This week I am in Nuremberg, Germany. It is a country that I enjoy visiting, as stuff seems to just work. On a small scale, you press a switch and a light tends to come on; on a larger scale, there is well integrated public transportation, that is even accessible to a dumb foreigner. This is a matter on my mind today …
As soon as I set foot outside of the UK [or even into some parts of my own country!], I am language challenged. I have trouble understanding stuff and, sometimes, even more trouble being understood. To the first approximation, I only speak one language: English – the UK version. I can normally manage Americanisms, but I get increasingly confused about which side of the Atlantic a particular word, spelling or pronunciation belongs [so I have mostly stopped caring].

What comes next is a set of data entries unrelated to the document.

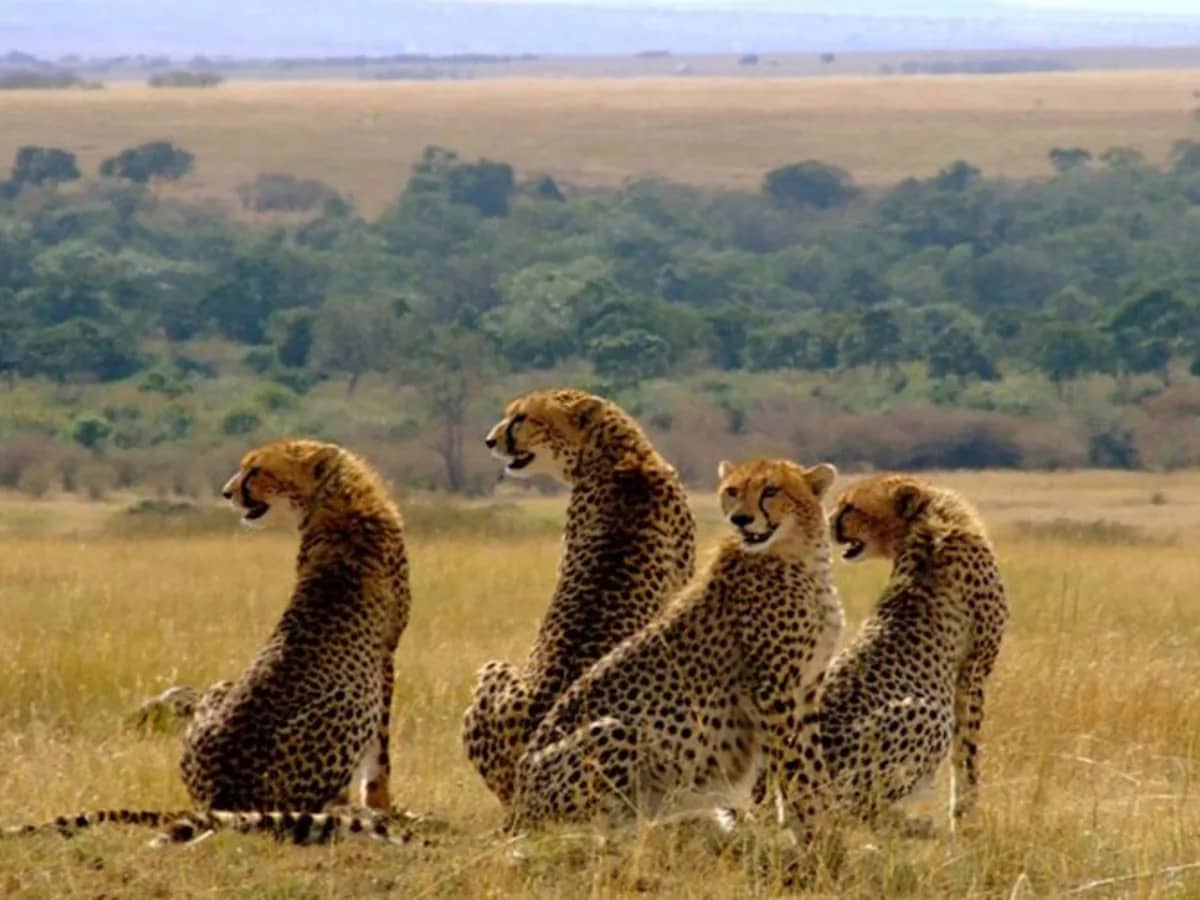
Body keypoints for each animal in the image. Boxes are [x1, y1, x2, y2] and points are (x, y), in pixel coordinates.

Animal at [508, 457, 844, 843]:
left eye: (771, 490)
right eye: (732, 491)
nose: (740, 519)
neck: (801, 556)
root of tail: (513, 804)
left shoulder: (805, 690)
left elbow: (810, 769)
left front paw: (821, 829)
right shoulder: (773, 693)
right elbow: (799, 769)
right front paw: (820, 836)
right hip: (614, 731)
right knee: (581, 829)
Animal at [820, 473, 1009, 832]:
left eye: (850, 507)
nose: (826, 523)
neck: (927, 522)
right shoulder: (975, 670)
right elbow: (966, 754)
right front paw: (965, 821)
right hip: (929, 713)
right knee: (848, 811)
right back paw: (912, 823)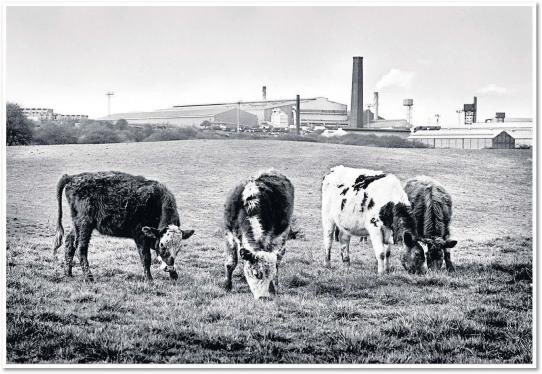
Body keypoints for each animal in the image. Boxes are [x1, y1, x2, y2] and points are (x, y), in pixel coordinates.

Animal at [51, 172, 196, 280]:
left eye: (179, 247)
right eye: (162, 244)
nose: (169, 268)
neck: (156, 201)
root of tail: (72, 177)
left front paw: (174, 275)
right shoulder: (140, 235)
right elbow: (146, 258)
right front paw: (149, 280)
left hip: (77, 223)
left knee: (70, 242)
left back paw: (68, 273)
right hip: (84, 223)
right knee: (81, 248)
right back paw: (89, 277)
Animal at [223, 171, 296, 300]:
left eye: (270, 275)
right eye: (257, 274)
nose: (264, 297)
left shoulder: (269, 238)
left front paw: (272, 289)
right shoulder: (229, 233)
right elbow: (230, 263)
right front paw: (227, 286)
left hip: (284, 232)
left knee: (278, 259)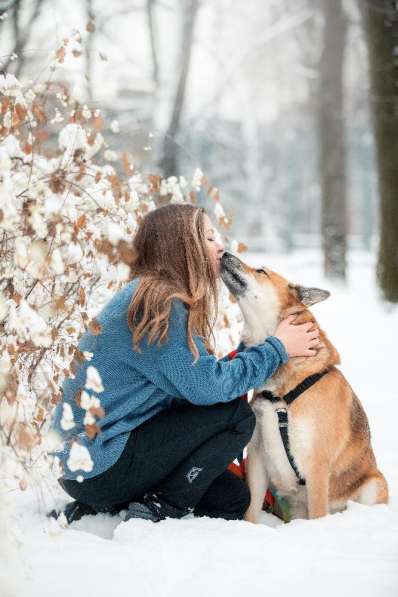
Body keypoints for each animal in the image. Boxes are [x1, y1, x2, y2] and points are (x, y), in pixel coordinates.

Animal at [219, 251, 388, 520]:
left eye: (261, 271)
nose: (225, 253)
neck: (283, 391)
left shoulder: (316, 463)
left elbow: (318, 513)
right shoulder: (256, 456)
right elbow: (251, 510)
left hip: (373, 484)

I have often felt that I should make a bigger effort to master another language. Indeed, I have some vague plans that might come to fruition when I retire [whenever that is]. But a hard question is which language should I focus on? I could learn German, but that is no use to me in Italy, Spain, France … This leads me back to my current stance, which is that I try to use my own language well, as this gives me the widest opportunity to communicate.
A very important role for English nowadays is as an “auxiliary language” – a language used by two parties, for whom it is not native, but the only common option. English is very successful in this role and I think that this is because it can withstand “damage”. You can speak English very badly and still get your meaning across. Many other language become unintelligible very quickly, if you speak them badly.
Some time ago, I resolved to master and promote the language Toki Pona, as I think that would be an interesting tool. Its time may come.
My language challenge may be summed up by an experience this morning. I got onto a shuttle bus and made an enquiry:
Me: Gehen sie nach Eingang Ost?
Driver: Yes, that’s right. Have a seat.